Task =
Copy every row below with the pictures left out, switching "category" to "group" and keeping everything else the same.

──────

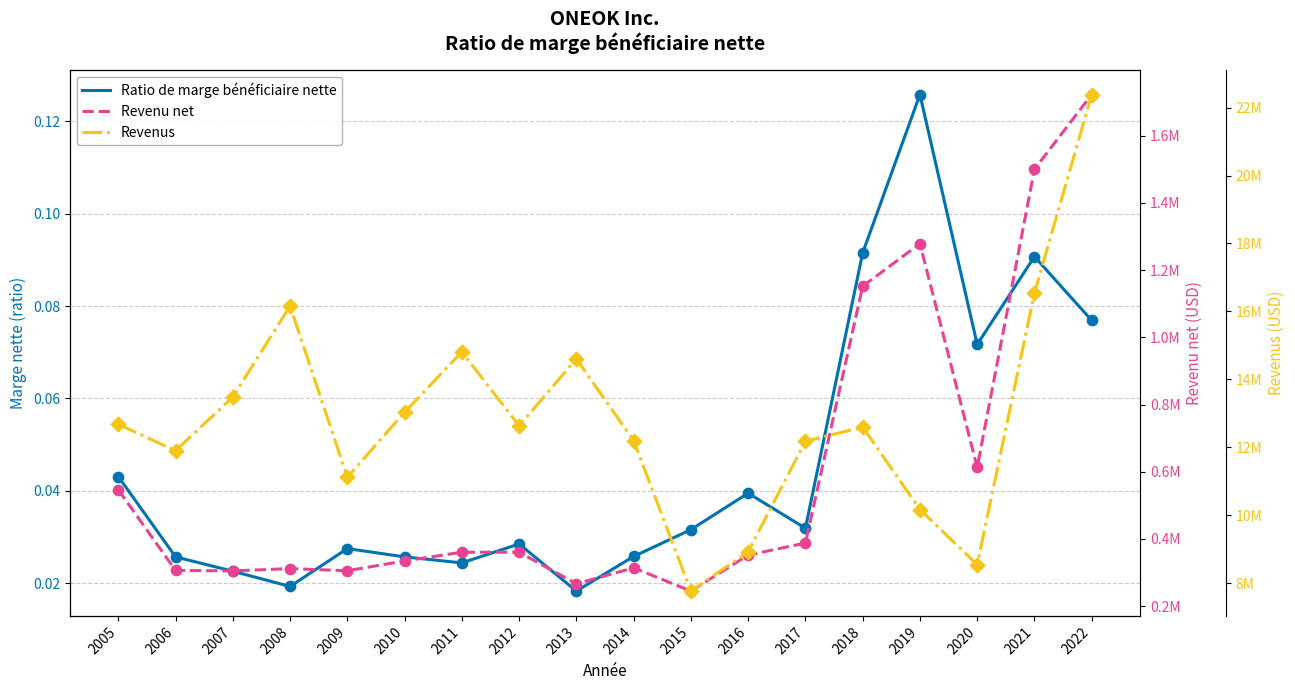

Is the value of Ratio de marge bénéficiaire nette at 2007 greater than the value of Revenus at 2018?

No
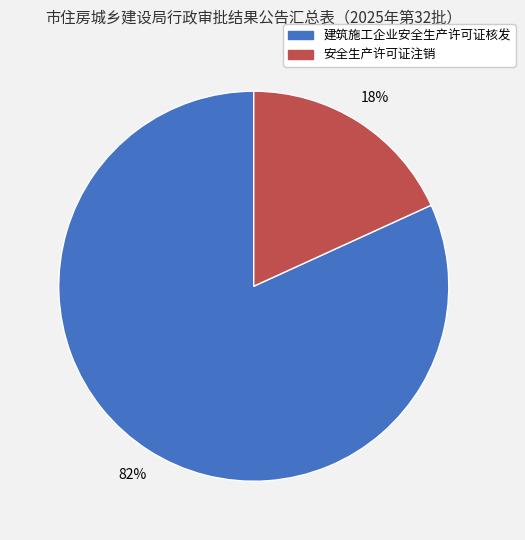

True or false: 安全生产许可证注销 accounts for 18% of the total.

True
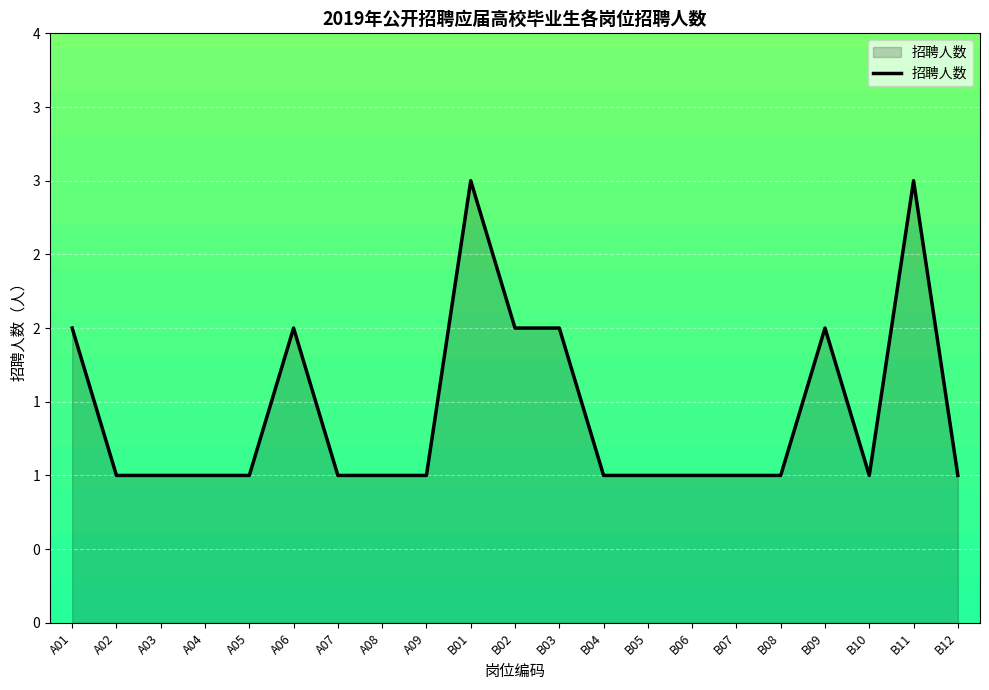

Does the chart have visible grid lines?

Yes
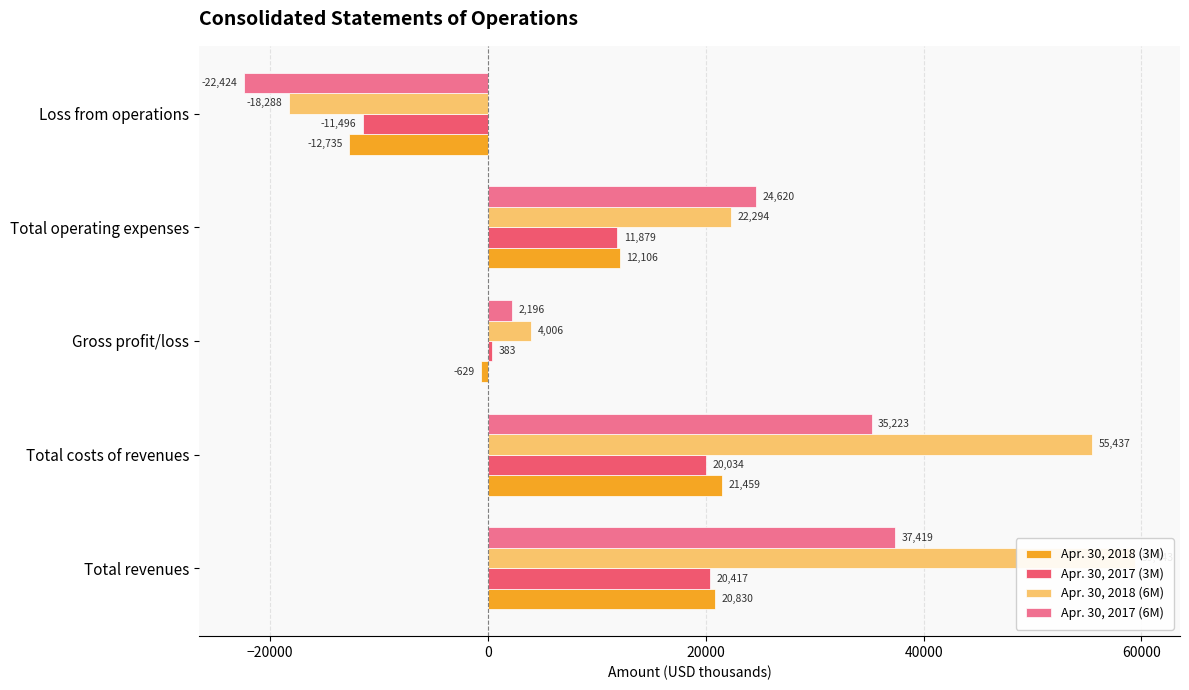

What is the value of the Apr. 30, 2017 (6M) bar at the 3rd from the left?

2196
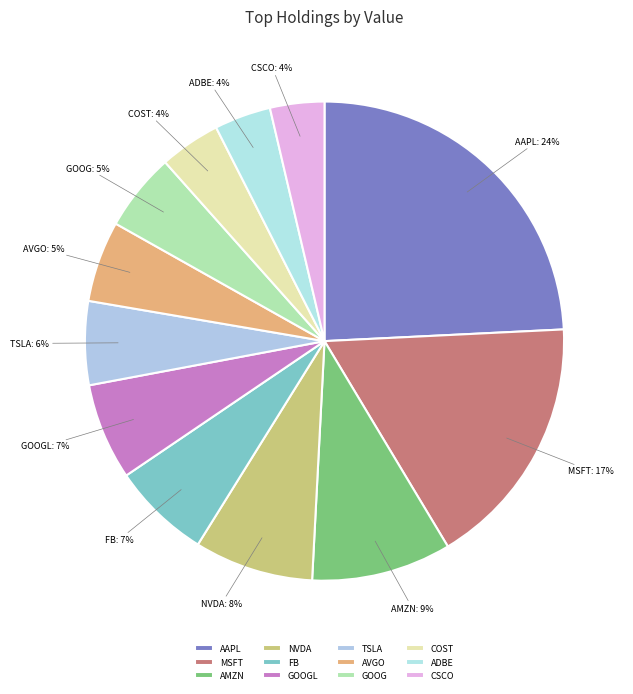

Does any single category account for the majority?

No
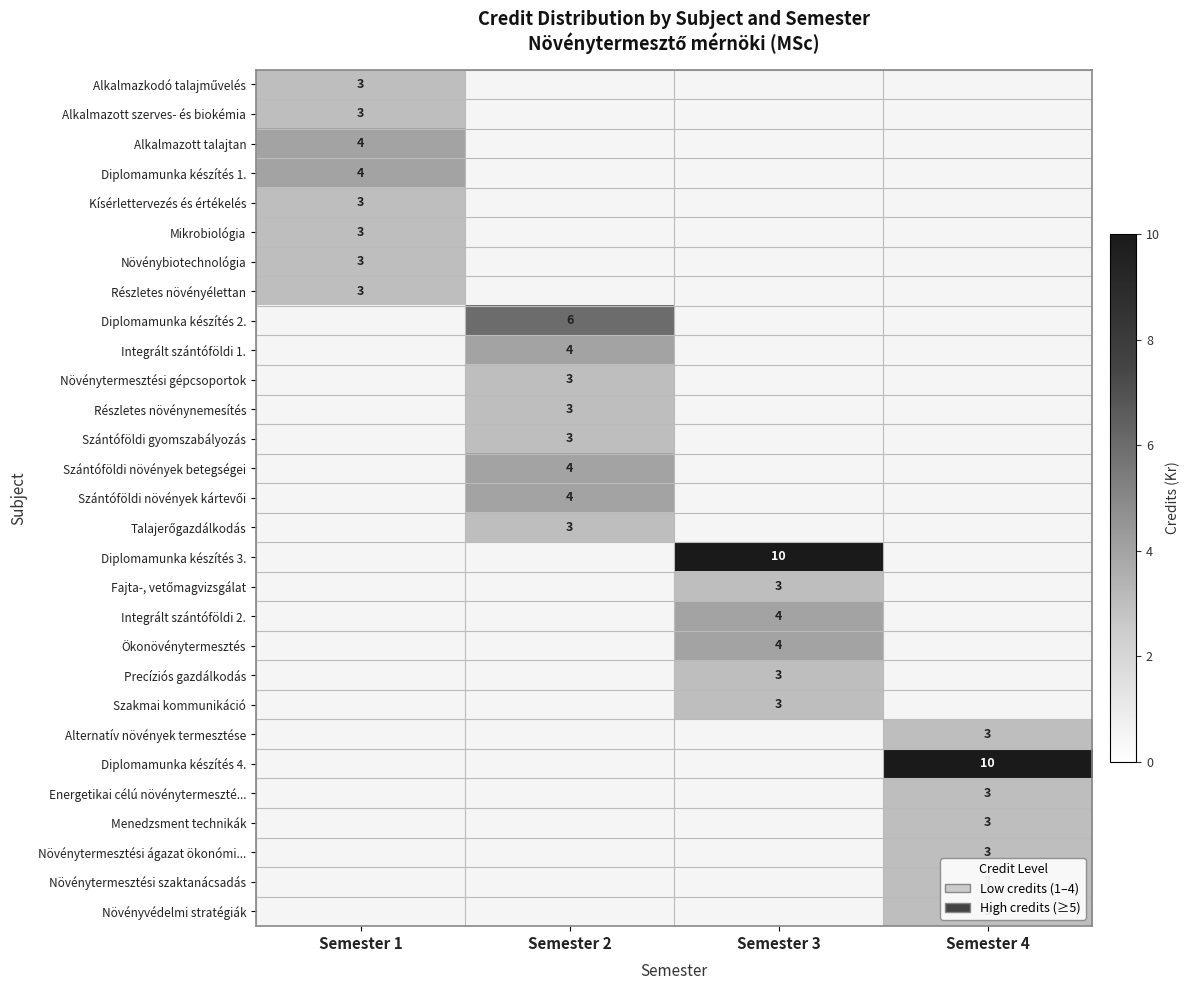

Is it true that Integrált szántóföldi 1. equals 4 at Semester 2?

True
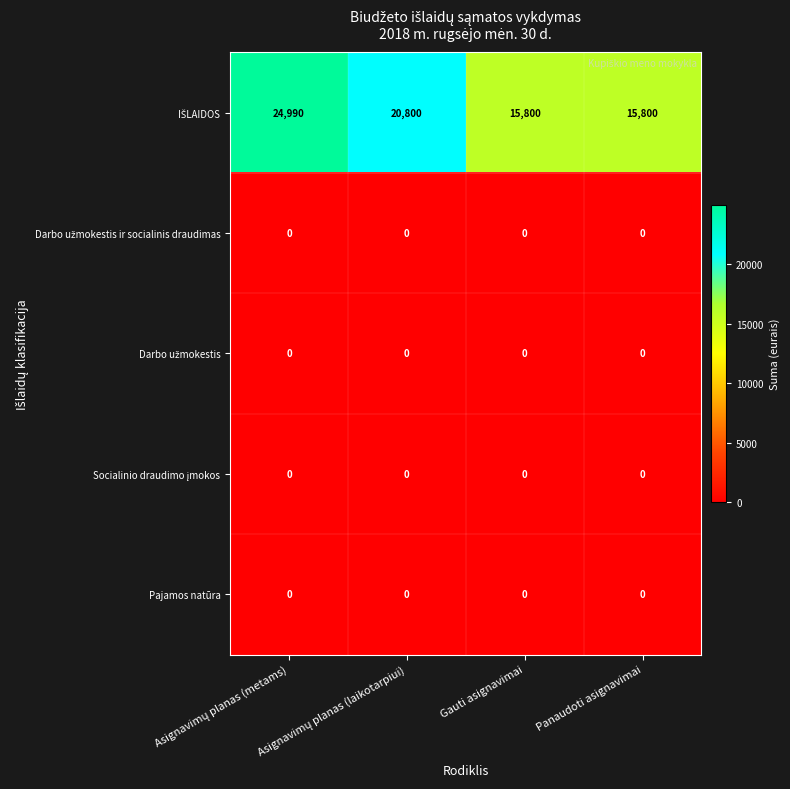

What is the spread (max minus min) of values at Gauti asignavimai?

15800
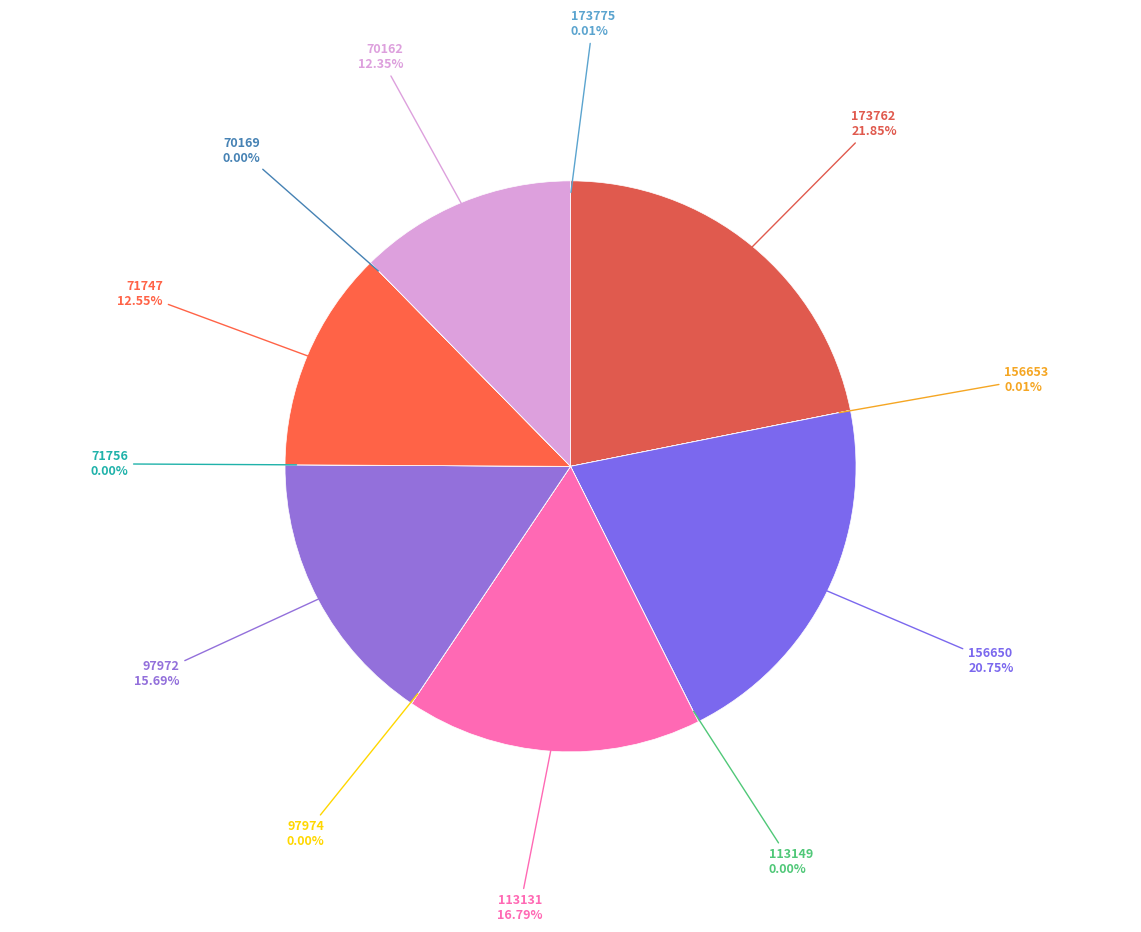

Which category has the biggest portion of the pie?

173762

──────

Exercise response =
Is the value of Ratio de marge bénéficiaire nette at 2007 greater than the value of Revenus at 2018?

No

True or false: 安全生产许可证注销 accounts for 18% of the total.

True

Does the chart have visible grid lines?

Yes

What is the value of the Apr. 30, 2017 (6M) bar at the 3rd from the left?

2196

Does any single group account for the majority?

No

Is it true that Integrált szántóföldi 1. equals 4 at Semester 2?

True

What is the spread (max minus min) of values at Gauti asignavimai?

15800

Which group has the biggest portion of the pie?

173762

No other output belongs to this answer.